A scorrere le pagine del vangelo emerge un dato che deve farci riflettere: quel giorno è fatidico per chi ha scelto di non prendere sul serio questi giorni. L’immagine della morte disturba quando facciamo fatica a pensare seriamente alla vita. La storia del mondo non è affidata alla previsione dell’astrologia e non dipende neppure da qualche arcano manoscritto. La storia è nelle mani di Dio. Mani da cui niente e nessuno potrà mai strapparci anche qualora dovessimo perire di morte violenta. Un giorno, nel vangelo di Gv, Gesù affermerà che il Padre non vuole che alcuno perisca di coloro che gli sono stati affidati.

Come stare nella storia? Con fiducia, imparando a sperare. Imparando dal fico, suggerisce Gesù. Non registrando catastrofi ma intravedendo e portando alla luce segni e germogli di speranza. È una questione di occhi, è vero. Ed è una questione di mani, mani capaci di tessere fin d’ora un frammento di fraternità e di bellezza, segno e primizia di quello che un giorno vivremo in pienezza.
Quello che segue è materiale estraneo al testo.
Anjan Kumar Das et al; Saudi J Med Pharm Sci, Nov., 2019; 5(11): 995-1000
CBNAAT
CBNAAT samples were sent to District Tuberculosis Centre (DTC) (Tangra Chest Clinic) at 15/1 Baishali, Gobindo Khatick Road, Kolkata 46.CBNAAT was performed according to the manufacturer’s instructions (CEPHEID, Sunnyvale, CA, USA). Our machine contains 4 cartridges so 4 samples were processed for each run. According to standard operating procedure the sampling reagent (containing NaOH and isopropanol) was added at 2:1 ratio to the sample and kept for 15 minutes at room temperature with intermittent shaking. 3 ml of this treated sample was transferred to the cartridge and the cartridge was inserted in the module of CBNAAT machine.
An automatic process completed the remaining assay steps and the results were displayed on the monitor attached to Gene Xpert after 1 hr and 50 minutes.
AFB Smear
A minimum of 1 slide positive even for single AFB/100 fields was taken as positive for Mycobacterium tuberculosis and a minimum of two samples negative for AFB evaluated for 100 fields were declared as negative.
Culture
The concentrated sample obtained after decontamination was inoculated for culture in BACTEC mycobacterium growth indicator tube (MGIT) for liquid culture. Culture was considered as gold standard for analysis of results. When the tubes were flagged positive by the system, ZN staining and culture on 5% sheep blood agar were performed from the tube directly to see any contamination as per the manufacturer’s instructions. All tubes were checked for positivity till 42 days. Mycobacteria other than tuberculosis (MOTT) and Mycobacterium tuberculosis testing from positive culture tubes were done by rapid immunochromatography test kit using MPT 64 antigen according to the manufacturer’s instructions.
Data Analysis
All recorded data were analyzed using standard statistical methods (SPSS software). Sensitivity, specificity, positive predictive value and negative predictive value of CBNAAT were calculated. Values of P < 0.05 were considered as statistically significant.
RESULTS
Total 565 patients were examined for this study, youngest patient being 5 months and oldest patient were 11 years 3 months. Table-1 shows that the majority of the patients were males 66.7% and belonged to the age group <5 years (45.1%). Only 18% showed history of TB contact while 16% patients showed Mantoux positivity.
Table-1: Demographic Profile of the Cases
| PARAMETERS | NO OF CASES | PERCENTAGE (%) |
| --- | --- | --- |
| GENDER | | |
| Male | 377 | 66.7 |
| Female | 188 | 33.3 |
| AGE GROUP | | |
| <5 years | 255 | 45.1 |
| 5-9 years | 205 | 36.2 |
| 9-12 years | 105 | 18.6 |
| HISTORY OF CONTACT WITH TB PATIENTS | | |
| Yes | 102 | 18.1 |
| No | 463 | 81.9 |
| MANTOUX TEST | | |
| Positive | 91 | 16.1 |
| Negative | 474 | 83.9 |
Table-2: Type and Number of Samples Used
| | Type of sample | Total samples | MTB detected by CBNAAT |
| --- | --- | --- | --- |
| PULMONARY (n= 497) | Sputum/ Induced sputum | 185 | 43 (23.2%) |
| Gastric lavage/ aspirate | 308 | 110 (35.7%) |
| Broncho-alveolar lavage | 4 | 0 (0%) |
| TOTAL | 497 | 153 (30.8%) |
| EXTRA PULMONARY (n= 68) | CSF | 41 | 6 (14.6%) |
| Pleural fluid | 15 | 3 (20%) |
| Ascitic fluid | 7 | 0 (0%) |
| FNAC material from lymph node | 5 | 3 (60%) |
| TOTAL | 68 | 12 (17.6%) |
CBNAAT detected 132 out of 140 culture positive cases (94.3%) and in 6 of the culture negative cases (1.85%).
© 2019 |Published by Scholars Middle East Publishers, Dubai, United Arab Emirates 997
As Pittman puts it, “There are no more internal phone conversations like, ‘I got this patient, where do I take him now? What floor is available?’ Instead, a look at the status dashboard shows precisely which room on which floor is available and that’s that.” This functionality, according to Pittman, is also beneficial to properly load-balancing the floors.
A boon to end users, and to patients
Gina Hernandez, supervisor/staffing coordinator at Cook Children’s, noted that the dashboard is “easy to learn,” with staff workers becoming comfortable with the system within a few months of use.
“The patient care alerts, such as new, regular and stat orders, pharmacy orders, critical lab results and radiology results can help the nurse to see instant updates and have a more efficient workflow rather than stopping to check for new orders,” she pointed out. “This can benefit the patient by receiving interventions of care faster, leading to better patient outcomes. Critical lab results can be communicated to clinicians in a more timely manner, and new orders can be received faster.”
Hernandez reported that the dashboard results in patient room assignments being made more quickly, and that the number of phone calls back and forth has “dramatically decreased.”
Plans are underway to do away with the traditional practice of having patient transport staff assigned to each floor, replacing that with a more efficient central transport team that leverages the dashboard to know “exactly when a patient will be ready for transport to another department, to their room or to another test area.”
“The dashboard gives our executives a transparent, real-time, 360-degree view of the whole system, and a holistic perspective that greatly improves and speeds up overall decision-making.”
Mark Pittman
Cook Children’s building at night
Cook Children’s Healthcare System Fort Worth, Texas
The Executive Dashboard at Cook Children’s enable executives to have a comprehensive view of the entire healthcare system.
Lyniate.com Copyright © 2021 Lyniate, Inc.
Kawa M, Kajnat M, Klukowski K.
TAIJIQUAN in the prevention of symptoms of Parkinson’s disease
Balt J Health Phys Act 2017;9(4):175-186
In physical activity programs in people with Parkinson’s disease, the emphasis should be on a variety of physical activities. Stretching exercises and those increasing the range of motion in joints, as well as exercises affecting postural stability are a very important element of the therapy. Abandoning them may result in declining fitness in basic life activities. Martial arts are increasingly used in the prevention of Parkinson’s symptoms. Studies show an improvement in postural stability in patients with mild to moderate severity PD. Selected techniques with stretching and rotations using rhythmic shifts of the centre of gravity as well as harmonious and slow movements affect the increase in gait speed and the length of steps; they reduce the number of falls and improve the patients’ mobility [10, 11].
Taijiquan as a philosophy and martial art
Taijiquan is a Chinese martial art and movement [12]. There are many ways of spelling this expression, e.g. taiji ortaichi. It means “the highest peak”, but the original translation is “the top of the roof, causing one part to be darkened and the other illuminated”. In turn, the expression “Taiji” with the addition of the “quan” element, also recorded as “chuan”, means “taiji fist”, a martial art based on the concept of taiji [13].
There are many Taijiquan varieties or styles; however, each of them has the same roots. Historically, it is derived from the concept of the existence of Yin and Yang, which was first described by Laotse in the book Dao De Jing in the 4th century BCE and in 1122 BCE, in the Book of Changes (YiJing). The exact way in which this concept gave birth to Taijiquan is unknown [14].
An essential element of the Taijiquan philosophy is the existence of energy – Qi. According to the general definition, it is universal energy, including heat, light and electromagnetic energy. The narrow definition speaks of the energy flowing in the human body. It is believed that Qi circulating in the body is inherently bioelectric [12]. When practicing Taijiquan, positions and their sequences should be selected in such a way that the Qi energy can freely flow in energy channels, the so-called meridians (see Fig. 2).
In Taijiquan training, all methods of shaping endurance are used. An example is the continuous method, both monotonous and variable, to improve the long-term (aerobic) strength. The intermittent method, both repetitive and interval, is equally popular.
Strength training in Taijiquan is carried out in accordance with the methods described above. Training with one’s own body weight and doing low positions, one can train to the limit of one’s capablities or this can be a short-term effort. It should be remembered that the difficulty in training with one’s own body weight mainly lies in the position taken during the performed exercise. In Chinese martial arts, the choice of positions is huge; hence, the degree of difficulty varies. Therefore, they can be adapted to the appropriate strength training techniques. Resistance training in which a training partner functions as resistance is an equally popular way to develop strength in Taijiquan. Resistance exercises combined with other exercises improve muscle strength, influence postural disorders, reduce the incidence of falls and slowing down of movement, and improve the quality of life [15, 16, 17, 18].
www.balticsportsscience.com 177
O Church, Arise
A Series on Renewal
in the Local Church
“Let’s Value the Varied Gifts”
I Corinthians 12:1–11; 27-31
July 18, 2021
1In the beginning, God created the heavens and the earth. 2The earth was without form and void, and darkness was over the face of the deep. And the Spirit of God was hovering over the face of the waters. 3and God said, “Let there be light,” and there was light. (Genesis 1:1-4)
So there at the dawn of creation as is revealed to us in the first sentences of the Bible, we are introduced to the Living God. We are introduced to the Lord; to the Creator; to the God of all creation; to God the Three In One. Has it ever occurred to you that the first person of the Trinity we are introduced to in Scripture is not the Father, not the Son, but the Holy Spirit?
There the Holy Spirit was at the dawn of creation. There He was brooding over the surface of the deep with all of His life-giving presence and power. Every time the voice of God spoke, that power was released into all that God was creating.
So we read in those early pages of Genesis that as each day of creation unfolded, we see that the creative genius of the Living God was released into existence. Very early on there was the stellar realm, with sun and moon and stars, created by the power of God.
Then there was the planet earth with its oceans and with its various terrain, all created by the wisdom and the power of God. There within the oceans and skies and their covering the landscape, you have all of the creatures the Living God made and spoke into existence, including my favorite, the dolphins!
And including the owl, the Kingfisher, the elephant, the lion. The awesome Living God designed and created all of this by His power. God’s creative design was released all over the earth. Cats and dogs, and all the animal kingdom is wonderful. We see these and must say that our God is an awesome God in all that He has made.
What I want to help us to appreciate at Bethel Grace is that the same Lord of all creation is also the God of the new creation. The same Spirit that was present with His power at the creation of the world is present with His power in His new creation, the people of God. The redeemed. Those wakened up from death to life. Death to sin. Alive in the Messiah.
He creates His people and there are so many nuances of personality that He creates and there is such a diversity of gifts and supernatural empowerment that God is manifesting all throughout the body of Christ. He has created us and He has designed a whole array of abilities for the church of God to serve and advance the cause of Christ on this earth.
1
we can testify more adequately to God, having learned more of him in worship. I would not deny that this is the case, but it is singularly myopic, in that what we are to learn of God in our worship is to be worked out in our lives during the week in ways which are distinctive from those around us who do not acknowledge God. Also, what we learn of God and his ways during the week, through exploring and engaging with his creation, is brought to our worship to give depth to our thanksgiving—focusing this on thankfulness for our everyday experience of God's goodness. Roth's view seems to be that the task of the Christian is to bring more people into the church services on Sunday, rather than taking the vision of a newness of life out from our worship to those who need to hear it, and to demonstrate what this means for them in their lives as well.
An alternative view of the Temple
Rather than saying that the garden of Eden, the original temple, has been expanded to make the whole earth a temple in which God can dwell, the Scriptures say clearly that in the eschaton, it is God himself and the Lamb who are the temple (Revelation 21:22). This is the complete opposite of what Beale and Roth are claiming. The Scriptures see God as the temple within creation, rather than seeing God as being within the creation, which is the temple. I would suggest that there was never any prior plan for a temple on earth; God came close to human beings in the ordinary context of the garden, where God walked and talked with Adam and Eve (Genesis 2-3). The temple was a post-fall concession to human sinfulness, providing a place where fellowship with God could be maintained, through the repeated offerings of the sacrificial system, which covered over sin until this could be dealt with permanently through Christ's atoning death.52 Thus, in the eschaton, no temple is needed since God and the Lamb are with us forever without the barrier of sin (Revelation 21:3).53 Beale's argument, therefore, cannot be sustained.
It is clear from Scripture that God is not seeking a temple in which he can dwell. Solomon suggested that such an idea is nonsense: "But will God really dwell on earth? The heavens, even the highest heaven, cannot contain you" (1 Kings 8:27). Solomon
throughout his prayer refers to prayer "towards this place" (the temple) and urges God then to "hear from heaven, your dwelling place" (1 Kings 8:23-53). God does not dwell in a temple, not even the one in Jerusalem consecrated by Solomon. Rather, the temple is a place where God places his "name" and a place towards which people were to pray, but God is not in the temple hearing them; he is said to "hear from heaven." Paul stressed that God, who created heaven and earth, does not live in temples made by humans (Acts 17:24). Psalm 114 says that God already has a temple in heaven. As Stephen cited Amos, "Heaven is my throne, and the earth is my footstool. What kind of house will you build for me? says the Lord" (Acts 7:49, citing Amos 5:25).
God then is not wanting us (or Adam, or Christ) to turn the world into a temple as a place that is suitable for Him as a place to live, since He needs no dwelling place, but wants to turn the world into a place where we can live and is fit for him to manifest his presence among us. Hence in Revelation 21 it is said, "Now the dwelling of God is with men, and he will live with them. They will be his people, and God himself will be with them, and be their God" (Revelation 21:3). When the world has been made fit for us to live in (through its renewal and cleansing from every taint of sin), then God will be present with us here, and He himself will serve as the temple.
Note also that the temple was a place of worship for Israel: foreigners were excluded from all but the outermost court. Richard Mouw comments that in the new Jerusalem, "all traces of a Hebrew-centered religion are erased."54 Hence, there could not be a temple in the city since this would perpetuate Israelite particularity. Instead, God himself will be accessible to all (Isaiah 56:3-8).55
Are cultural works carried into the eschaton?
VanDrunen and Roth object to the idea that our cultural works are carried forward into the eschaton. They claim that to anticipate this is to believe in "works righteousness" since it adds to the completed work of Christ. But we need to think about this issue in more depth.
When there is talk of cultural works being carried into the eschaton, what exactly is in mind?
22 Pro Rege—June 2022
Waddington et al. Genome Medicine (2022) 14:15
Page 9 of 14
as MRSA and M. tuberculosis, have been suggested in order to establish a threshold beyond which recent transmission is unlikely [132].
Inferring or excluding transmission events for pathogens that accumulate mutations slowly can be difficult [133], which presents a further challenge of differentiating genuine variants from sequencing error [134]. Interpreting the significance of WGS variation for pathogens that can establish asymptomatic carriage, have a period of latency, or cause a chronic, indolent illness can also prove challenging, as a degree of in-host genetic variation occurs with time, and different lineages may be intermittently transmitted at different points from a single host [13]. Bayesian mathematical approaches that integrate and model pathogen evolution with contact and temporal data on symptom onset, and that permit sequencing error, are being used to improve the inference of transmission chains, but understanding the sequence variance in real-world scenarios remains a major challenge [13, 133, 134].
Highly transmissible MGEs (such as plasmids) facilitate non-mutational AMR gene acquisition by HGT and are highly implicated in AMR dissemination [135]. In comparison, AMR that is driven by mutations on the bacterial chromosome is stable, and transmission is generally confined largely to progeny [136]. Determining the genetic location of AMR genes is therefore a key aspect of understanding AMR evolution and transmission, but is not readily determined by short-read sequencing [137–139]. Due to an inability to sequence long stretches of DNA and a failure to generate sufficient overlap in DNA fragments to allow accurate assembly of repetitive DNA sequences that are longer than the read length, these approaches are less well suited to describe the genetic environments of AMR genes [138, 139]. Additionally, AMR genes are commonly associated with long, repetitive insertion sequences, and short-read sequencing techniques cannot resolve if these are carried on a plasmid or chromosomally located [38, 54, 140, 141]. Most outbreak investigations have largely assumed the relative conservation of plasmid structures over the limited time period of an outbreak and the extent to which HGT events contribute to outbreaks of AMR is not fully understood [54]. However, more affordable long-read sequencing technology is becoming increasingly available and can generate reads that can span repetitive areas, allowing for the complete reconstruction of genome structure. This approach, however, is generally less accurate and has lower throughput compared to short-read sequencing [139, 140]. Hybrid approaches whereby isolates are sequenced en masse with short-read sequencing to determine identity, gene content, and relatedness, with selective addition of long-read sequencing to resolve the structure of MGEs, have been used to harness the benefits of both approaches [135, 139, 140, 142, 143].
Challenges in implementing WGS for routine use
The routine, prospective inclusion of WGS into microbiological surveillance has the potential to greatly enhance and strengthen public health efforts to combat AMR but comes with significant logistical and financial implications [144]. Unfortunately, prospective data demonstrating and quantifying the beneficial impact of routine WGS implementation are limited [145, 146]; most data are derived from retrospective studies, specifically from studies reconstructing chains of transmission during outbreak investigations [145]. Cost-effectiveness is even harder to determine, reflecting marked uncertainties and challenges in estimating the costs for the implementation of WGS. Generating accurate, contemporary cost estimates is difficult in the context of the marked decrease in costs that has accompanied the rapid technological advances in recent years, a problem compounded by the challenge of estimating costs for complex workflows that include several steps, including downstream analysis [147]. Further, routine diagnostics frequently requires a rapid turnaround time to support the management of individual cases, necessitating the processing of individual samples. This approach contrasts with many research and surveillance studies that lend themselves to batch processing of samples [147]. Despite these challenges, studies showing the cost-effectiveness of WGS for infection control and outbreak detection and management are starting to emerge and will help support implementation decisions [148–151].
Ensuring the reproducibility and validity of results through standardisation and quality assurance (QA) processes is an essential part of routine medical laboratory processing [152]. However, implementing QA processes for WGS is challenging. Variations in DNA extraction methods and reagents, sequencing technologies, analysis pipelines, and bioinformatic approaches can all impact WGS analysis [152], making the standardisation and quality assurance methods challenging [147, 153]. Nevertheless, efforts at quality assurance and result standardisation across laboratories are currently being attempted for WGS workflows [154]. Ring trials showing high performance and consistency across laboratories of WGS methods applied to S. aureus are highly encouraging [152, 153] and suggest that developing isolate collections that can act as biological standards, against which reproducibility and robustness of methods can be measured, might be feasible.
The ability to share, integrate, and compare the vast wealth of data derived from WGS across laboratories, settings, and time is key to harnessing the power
Con una consapevolezza: Dio è fedele alla promessa e vigila sulla storia, sulla nostra storia anche quando essa non ci risparmia il suo aspetto minaccioso. Il mondo è destinato a passare. E perciò nel succedersi di eventi e situazioni già scorgere il venire di Dio, il suo entrare nella mia storia personale. I discepoli sono chiamati a trasformare responsabilmente il presente della storia in grembo del futuro, un futuro non temuto ma atteso e preparato anche se sfugge a qualsiasi calcolo previsionale. Dio porterà a compimento quanto noi abbiamo permesso di maturare nel bene e nell’amore. Per questo noi non siamo come chi non ha speranza, direbbe Paolo.